Cost is often the first item on any list justifying the cost of moving businesses to cloud-based service provision. But forget CAPEX as an issue, and forget OPEX – especially in terms of the costs of service provision.
The big ticket for the future is the cost of Information Privacy and the lawyers that will be needed to oversee it. This, in the view of Dell’s Chief Innovation Officer, Jim Stikeleather, is set to become the key driver of growth and use over the next few years.
“The problem is we’ve never had an intelligent economic model for security, so there is no way to create a Return on Investment for it,” he said. “Firstly there is no good statistical model to tell you what is really going on in the world of security and cyber-crime because no one will talk about it. So it is difficult to know what to invest.”
But that is now changing with developments that have a real value to business managers. Stikeleather sees an important change as Governments around the world create more stringent privacy laws with criminal penalties attached.
“Now RoI means `Risk of Incarceration’,” he said, “and just that piece is priceless.”
Another key factor is that any issues that arise for a business around the subject of its compliance can now create a definable financial result, particularly for publicly quoted companies. The growing range of legislation can easily raise compliance issues that can, in turn, lead to a footnote on the audit report on a business.
“And a footnote can cause the stock price to go down,” he observed. “So we are getting to where the cloud is important, but not by a direct route.”
Because every country is passing its own privacy laws – and in the US every state is passing its own privacy laws – so the place of IT-based applications and services are moving into the same situation that has existed for 20 years in payroll.

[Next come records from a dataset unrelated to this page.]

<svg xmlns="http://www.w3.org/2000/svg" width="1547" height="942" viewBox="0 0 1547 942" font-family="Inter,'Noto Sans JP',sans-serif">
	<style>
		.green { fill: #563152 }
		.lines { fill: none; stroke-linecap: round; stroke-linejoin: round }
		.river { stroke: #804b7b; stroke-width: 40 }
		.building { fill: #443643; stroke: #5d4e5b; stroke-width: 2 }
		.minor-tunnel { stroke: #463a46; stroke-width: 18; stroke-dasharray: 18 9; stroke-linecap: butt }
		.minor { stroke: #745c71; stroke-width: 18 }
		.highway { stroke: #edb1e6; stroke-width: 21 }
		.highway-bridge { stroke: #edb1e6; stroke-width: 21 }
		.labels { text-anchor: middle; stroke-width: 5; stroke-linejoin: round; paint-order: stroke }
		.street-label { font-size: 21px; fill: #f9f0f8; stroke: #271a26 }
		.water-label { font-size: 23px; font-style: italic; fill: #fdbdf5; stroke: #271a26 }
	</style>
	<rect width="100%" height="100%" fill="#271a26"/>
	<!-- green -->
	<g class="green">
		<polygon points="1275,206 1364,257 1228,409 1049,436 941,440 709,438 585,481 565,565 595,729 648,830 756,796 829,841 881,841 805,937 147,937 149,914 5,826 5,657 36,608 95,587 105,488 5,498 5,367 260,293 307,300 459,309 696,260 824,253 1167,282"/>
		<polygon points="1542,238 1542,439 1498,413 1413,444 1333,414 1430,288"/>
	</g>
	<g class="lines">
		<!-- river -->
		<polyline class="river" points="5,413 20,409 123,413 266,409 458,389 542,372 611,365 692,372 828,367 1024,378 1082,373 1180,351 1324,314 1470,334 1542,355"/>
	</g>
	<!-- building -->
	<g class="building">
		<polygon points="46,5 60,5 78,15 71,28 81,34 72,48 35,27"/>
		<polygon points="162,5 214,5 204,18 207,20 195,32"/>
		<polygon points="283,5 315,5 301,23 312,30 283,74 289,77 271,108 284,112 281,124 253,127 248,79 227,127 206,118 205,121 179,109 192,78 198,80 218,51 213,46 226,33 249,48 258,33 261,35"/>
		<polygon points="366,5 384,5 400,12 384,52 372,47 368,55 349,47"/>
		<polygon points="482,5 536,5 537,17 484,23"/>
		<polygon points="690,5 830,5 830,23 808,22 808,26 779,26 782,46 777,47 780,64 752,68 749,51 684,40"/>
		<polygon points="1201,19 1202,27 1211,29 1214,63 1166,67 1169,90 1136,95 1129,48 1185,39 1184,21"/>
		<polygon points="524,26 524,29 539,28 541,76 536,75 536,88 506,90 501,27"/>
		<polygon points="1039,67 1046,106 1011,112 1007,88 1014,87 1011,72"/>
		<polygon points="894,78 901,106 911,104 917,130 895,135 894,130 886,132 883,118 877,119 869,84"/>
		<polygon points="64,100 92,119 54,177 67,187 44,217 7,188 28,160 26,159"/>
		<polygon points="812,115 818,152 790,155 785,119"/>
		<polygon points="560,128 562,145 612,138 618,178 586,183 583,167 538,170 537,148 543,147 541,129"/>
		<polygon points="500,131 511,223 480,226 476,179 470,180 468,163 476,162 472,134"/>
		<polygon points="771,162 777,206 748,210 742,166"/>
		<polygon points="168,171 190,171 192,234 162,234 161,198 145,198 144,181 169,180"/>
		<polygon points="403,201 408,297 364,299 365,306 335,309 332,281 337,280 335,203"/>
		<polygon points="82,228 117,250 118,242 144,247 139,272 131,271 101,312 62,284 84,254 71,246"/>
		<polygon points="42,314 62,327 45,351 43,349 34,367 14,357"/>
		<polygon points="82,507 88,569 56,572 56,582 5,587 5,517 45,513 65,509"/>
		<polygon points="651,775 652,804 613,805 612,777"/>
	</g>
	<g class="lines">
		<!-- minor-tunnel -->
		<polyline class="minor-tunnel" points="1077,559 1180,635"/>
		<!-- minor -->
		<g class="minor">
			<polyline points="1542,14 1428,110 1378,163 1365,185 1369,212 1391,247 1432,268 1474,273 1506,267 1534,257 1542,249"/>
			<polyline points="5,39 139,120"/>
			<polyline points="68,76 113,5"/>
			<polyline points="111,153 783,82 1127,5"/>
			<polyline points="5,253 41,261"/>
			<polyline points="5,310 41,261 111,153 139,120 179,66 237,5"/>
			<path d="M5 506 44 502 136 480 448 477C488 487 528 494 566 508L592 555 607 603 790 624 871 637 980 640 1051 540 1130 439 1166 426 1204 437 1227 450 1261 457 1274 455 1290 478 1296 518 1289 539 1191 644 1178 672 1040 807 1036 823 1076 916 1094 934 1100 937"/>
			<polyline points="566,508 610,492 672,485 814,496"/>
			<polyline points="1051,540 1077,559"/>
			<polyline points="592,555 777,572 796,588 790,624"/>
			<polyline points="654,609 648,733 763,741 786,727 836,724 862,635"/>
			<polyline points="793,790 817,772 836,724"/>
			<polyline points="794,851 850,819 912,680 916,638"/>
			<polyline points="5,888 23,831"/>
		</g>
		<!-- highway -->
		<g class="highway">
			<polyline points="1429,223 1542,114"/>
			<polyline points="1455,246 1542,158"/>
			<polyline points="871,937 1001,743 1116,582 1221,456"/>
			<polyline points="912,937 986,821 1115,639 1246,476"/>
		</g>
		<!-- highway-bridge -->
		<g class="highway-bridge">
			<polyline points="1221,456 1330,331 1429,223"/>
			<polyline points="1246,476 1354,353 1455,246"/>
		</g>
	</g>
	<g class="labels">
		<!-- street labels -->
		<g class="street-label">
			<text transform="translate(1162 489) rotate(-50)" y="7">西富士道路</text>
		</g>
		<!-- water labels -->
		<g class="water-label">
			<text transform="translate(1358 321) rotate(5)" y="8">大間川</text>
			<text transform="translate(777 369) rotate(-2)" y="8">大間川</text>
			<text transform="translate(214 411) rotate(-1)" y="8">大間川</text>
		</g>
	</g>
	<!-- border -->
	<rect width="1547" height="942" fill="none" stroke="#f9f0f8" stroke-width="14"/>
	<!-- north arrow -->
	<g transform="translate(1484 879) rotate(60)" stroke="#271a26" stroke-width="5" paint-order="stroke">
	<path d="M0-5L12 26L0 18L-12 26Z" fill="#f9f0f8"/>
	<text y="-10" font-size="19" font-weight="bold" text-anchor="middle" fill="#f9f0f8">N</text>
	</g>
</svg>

“No company now does its own payroll, not because it is difficult, but because they can’t afford all the lawyers and accountants in place to keep up with all the jurisdiction that comes into place. So they give it to companies that specialise in that,” he said.
“So as all these privacy laws come into play businesses will not be able to afford the lawyers and information systems people needed to meet every rule in every jurisdiction. This will force people to go to the cloud service companies.”
Added to this is the fact that a lot of the new laws coming into play have a jurisdictional data location component. As an example, Stikeleather suggested a business having medical information on a German national. That information cannot leave Germany. But, he suggested, even a small business today is effectively multinational.
“It may only have one employee in Germany but all relevant records have to be stored in Germany – how are you going to do that?” he asked. “One way is a cloud provider.”
So, though the economic benefits in favour of cloud-based service delivery are pretty much unassailable, it is not that which is going to drive cloud growth. It is his view therefore that it will be the people and regulatory issue which act as the lever which moves users to the cloud.
This does, of course, pre-suppose that the cloud service providers have the wit to realise that providing the supporting legal framework to handle this requirement is now a core component of the service mix they have to offer. Providing the legal assurances that help business managers reduce their go-to-jail potential will be the nudge that pushes them to go to the cloud.